In the entries below, find the line with "19625 62nd Ave. South, Suite A110, Kent, WA" and the line with "Barbie (2023)". Reproduce those two lines and every line between them exactly, and nothing more.

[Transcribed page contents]
Segment Open
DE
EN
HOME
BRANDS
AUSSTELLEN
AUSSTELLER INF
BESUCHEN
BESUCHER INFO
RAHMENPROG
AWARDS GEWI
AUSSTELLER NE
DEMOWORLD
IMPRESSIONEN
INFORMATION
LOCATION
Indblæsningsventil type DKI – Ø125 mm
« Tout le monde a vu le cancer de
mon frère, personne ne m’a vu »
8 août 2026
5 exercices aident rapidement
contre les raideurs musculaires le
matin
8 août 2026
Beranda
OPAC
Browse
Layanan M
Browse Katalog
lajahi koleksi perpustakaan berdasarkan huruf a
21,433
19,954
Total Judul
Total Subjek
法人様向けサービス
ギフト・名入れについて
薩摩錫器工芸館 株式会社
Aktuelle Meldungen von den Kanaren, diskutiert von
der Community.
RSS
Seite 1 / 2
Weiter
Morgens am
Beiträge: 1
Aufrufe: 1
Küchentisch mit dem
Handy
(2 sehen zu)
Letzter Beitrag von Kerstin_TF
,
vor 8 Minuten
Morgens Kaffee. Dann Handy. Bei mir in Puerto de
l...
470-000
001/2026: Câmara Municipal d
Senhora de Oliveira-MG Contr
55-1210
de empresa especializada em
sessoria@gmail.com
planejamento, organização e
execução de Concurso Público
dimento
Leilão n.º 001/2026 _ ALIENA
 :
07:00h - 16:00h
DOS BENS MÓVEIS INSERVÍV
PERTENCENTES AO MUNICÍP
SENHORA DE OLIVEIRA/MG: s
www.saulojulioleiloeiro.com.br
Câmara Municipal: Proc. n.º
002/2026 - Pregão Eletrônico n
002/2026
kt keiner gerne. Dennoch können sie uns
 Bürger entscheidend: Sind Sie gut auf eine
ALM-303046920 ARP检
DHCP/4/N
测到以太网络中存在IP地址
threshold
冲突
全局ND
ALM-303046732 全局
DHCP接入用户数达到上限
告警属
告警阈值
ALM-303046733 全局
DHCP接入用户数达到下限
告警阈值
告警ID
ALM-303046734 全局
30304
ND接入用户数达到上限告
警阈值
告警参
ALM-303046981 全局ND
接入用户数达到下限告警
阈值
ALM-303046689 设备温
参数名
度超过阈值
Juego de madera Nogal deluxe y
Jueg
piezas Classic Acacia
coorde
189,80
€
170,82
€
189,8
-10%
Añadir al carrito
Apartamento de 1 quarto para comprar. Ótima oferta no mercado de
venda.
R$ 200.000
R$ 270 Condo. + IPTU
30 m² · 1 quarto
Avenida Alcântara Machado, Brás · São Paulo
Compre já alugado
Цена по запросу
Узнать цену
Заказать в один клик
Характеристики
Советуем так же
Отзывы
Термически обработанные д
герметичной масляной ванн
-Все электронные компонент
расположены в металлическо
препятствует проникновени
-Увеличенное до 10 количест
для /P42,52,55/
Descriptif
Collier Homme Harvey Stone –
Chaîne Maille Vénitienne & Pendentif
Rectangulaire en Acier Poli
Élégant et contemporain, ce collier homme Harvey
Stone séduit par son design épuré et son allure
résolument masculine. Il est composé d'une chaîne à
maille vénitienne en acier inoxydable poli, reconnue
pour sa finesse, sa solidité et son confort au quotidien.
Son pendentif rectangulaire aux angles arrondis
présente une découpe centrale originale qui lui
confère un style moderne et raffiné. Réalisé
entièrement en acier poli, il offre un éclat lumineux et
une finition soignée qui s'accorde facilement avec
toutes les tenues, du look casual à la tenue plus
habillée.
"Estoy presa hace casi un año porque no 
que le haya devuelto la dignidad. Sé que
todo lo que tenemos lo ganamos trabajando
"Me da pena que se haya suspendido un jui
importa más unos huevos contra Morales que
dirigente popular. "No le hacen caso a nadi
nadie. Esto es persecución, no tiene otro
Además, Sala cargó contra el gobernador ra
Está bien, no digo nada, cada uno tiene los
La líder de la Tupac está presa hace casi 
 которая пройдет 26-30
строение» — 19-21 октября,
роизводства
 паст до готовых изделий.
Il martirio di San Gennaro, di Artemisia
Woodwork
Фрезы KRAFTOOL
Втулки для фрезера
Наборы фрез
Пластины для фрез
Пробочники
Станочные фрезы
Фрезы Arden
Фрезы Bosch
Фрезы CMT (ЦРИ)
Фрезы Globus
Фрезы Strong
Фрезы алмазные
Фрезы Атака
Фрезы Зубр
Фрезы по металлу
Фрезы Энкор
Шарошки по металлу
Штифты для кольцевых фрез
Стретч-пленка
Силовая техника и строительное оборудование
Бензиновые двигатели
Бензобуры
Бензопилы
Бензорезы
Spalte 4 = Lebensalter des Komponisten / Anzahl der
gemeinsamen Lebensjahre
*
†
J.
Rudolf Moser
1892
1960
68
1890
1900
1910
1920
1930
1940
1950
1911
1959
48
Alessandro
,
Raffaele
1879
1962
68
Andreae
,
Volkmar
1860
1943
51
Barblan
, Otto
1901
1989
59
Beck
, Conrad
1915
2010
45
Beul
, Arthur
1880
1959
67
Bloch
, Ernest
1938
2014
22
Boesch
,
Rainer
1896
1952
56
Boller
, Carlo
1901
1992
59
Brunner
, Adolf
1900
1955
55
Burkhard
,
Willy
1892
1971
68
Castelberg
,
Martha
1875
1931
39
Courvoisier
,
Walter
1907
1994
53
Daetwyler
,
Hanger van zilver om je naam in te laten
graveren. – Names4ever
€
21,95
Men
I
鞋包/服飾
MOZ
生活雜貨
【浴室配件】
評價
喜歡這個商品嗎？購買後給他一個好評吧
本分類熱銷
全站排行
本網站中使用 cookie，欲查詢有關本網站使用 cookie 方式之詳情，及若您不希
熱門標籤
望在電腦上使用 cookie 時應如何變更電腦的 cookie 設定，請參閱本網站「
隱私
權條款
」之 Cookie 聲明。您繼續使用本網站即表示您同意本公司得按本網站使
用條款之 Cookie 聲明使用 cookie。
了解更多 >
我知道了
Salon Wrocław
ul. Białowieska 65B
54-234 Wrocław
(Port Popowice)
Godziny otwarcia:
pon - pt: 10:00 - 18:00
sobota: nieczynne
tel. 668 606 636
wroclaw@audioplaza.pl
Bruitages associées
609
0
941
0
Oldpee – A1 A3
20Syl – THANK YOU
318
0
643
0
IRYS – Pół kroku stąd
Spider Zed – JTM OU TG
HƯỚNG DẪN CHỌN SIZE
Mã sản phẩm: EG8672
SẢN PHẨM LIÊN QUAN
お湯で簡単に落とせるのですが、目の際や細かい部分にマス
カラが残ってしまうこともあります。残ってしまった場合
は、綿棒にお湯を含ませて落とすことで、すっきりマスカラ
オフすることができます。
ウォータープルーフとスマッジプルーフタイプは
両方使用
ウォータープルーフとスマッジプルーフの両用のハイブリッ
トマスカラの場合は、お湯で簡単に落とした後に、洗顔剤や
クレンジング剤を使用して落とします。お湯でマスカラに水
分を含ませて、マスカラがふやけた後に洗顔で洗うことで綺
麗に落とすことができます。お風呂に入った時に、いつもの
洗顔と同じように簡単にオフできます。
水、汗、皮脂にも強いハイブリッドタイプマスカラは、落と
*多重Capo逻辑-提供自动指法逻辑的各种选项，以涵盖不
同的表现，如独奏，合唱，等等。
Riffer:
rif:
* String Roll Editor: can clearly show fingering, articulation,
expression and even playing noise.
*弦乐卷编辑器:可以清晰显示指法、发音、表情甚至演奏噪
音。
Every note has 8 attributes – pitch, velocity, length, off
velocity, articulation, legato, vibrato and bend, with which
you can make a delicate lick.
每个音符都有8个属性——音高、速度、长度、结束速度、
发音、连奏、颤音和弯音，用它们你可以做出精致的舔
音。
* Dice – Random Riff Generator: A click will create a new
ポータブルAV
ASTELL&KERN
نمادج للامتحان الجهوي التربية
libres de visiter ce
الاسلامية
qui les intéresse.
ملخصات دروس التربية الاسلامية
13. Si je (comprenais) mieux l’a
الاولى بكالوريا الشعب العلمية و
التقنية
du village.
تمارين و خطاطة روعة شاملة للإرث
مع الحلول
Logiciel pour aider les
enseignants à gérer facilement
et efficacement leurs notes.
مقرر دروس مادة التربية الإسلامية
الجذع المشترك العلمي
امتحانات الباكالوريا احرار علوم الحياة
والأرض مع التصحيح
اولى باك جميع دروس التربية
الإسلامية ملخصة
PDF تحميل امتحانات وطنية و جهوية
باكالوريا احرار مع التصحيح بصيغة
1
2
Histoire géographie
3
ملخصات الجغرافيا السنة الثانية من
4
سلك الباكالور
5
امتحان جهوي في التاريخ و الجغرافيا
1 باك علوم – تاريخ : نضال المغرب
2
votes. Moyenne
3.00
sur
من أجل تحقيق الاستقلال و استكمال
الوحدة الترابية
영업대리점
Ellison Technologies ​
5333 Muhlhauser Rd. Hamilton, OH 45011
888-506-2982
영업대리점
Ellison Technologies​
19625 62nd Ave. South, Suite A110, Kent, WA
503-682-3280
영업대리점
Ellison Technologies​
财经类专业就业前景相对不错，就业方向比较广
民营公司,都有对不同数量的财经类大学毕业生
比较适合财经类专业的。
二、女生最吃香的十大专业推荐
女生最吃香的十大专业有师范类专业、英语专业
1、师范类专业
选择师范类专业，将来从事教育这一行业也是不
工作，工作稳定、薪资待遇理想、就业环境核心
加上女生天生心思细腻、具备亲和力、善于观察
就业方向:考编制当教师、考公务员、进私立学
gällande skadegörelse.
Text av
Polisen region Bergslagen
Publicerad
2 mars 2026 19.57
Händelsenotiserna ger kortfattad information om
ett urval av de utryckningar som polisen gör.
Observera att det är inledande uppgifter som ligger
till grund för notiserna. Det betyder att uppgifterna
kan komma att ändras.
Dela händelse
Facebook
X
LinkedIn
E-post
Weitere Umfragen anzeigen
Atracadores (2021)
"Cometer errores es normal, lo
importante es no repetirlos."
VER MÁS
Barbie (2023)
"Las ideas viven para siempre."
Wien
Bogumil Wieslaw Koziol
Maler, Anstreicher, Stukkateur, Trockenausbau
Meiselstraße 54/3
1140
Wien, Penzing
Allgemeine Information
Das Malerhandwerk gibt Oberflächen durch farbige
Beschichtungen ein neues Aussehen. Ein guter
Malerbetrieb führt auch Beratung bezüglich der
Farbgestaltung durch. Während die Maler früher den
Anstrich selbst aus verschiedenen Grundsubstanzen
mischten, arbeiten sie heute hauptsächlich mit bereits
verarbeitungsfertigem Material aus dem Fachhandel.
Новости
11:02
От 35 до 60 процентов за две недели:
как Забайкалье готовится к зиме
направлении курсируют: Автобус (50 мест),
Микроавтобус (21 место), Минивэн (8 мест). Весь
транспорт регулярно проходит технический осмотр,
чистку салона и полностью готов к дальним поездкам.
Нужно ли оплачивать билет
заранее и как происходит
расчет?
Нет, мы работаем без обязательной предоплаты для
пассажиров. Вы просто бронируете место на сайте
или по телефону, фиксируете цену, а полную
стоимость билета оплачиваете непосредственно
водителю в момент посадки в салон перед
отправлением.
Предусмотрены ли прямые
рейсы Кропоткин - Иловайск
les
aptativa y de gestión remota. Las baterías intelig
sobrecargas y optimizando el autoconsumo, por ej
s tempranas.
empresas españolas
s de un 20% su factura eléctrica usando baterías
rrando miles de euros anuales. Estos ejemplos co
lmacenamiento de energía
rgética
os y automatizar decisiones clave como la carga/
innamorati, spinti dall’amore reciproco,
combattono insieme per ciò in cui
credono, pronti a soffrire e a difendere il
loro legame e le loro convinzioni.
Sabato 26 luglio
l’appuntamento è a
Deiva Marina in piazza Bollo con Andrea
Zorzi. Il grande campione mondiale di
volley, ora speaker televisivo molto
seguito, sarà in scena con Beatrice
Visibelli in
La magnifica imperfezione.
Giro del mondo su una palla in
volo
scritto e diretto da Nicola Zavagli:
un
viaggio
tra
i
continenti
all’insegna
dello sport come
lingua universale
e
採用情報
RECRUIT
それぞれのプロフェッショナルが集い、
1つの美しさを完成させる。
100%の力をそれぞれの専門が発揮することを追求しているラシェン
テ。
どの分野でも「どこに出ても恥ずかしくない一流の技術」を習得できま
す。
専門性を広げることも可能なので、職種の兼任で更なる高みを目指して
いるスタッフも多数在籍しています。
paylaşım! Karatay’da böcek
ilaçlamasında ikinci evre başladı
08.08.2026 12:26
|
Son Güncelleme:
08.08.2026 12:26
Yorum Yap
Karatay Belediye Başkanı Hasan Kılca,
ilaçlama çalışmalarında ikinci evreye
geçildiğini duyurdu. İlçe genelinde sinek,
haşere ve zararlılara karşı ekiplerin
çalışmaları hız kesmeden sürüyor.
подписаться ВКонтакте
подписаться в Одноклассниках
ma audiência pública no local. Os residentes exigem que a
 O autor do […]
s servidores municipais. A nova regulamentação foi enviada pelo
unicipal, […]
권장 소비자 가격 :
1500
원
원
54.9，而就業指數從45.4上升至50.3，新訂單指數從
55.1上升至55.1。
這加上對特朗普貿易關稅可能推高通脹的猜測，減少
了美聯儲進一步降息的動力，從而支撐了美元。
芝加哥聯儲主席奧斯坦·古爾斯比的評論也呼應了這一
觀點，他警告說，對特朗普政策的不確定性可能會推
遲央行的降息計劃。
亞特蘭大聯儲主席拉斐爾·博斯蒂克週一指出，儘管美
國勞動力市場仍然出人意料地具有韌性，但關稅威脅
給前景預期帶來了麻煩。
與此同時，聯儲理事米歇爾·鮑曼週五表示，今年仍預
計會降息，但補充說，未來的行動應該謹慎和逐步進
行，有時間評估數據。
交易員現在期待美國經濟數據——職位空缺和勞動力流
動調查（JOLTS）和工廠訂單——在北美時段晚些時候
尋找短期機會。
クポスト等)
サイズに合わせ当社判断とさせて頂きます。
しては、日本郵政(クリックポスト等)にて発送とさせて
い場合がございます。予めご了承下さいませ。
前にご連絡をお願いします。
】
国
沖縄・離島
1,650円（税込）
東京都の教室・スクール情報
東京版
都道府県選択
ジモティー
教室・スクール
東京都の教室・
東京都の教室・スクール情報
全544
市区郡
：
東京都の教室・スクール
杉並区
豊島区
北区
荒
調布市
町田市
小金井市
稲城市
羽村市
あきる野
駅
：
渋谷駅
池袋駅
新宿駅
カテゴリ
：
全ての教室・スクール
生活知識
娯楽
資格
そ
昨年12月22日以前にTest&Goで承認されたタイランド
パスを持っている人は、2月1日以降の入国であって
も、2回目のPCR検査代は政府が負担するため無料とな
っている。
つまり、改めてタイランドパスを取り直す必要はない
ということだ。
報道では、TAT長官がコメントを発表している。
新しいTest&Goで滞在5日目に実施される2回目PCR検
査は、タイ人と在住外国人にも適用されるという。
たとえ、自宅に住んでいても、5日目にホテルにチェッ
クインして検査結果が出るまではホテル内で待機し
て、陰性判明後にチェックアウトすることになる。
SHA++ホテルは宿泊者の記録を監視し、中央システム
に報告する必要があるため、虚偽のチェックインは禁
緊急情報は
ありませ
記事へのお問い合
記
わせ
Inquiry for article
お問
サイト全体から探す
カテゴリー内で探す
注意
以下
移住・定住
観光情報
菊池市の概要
Segment Closed
## Answer for the task
19625 62nd Ave. South, Suite A110, Kent, WA
503-682-3280
영업대리점
Ellison Technologies​
财经类专业就业前景相对不错，就业方向比较广
民营公司,都有对不同数量的财经类大学毕业生
比较适合财经类专业的。
二、女生最吃香的十大专业推荐
女生最吃香的十大专业有师范类专业、英语专业
1、师范类专业
选择师范类专业，将来从事教育这一行业也是不
工作，工作稳定、薪资待遇理想、就业环境核心
加上女生天生心思细腻、具备亲和力、善于观察
就业方向:考编制当教师、考公务员、进私立学
gällande skadegörelse.
Text av
Polisen region Bergslagen
Publicerad
2 mars 2026 19.57
Händelsenotiserna ger kortfattad information om
ett urval av de utryckningar som polisen gör.
Observera att det är inledande uppgifter som ligger
till grund för notiserna. Det betyder att uppgifterna
kan komma att ändras.
Dela händelse
Facebook
X
LinkedIn
E-post
Weitere Umfragen anzeigen
Atracadores (2021)
"Cometer errores es normal, lo
importante es no repetirlos."
VER MÁS
Barbie (2023)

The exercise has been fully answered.